Salem Mayor Kim Driscoll described a successful partnership the city built with the MassHire North Shore Career Center to provide up to $800 in Visa gift cards for eligible employees who fill openings with qualified Salem businesses.

“We had 36 applicants in just 48 hours,” Driscoll said.

Lexington Select Board Member Jill Hai highlighted the need for more affordable housing and reliable regional transportation in communities that have a seasonal workforce, where housing can often be out of reach for workers.

Cohasset Select Board Member Diane Kennedy said her town is facing staffing challenges.

“We don’t have enough staff or committee members,” she said. “It’s a lot of work to apply for grants and prioritize grant programs and execute, and manage all the CARES and ARPA funding — that continues to be a challenge.”

One of two breakout sessions focused on boosting diversity, equity and inclusion in local government. Debra Roberts, vice chair of the Stoughton Select Board, discussed her community’s efforts to increase diversity on local boards and committees to better match the demographics of the town, including voter outreach.
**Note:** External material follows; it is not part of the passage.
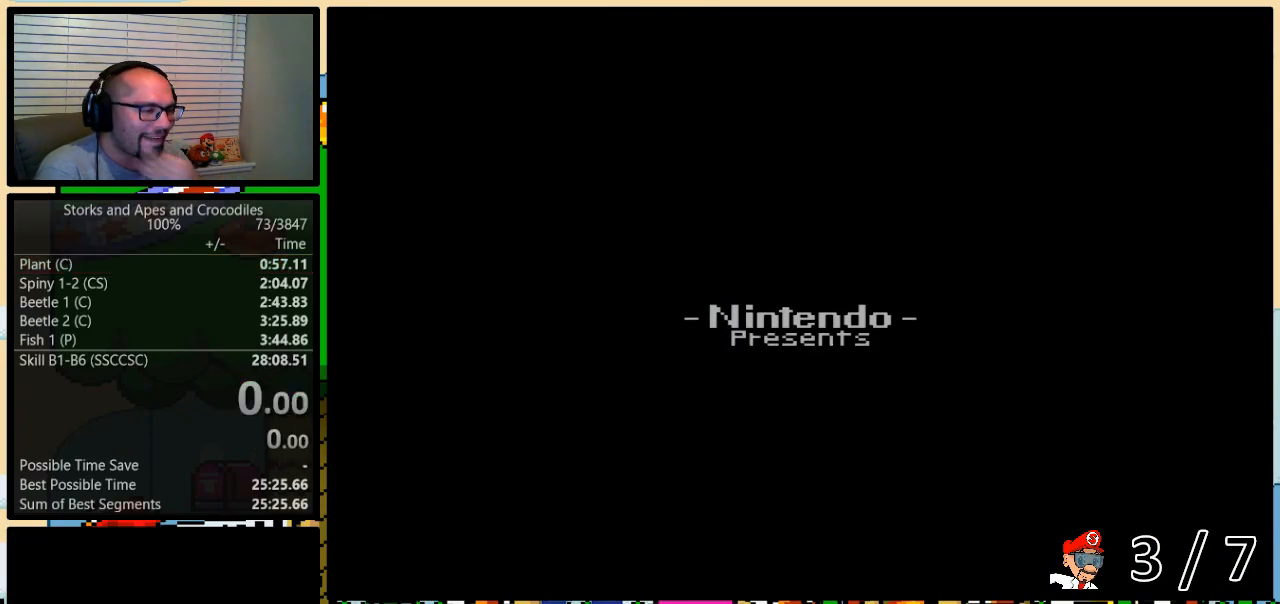
{"buttons": [], "events": []}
“Progress has been made, but there is still more to improve,” Roberts said.

Stoughton is one of only six municipalities in New England to receive a Racial Equity Municipal Action Plan program grant, which it used to help address hiring and retention practices.
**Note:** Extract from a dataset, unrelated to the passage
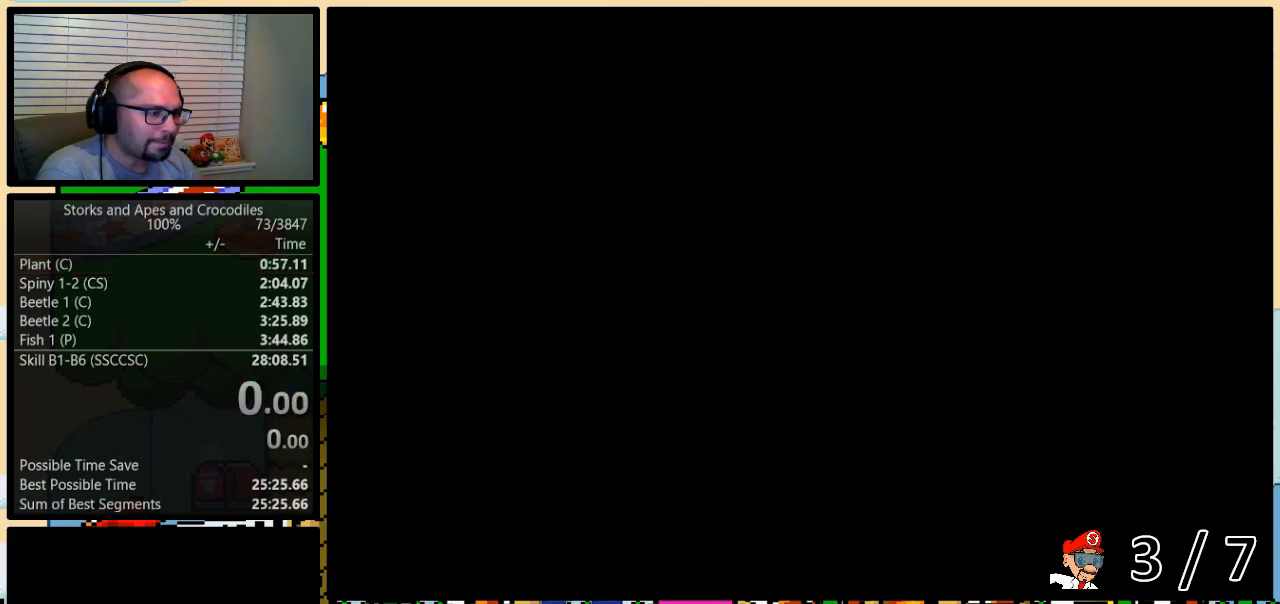
{"buttons": [], "events": []}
Methuen Councillor Eunice Zeigler said developing a strong strategy and structure is key to building a sustainable initiative, which includes ensuring there is buy-in and understanding within the community. She gave examples: reaching out to the younger population, making information and meeting schedules readily available on websites and social media, creating public forums, and coordinating with community partners.

“By having more diverse voices at the table, you are able to promote policies that are more beneficial to your community and more encompassing of your entire population,” Zeigler said.
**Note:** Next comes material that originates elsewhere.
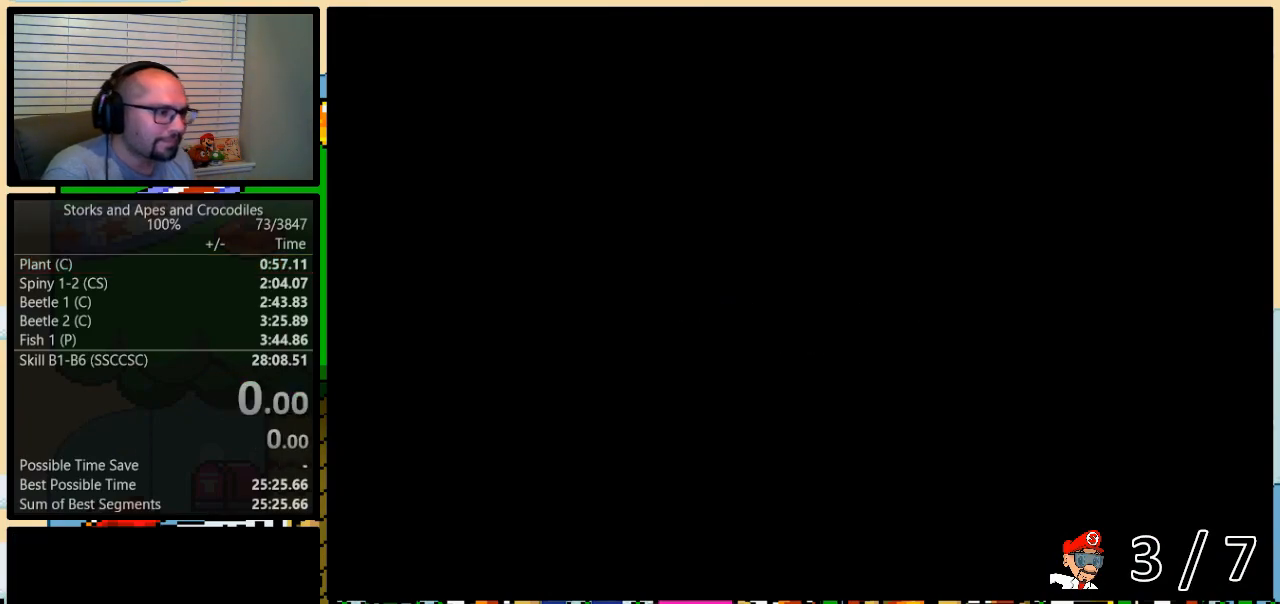
{"buttons": [], "events": []}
It’s important to make it easier for residents to engage with the community and local government, she said, through public forums, public art and cultural events, which provide the opportunity for interaction about why the work of local government matters and conversations about similarities and differences. Investing in these events can also help drive economic development.

Attendees discussed best practices for holding and moderating public forums on diversity, equity and inclusion efforts, how to best report about such efforts, grant opportunities, and when to work with outside consultants.

The overarching theme of the other breakout discussion, on climate adaptation and resilience, was the value of regional collaboration.

Mayor Holaday kicked off the conversation by discussing issues facing her community, in particular with Plum Island and the Merrimack River, which include erosion, wave damage, dune loss, and lack of protection for water and sewer infrastructure. She said working with other communities along the river and other groups has been incredibly helpful.

Mayor Driscoll discussed the decision by her city and its neighbor, Beverly, to work together on resiliency issues in a way that expands available resources. She also emphasized the value of having buy-in within the community.

“City halls are not going to solve climate change alone,” Driscoll said. “We need partnerships. We need people holding us accountable, and being willing to show up when we talk about things.”

Malden Councillor Amanda Linehan discussed a project to make the Malden River more vibrant and accessible to the community, and some of the challenges the project has faced in its early phases, including outreach in diverse languages, getting community youth involved, and the need for flexible and careful design, including a reworking of the Department of Public Works yard on the river’s edge.

Attendees discussed collaborative resiliency efforts across the state over the past 10 years, state and federal grant and support resources, working with local businesses, PFAS contamination issues, and strategies for community outreach and engagement beyond boards and committees.

“We all have a tremendous amount of work ahead of us, as we move out of the immediate impact of the pandemic,” Holaday said. “We have to be able to continue to share information about best practices and how to lead and support our communities.”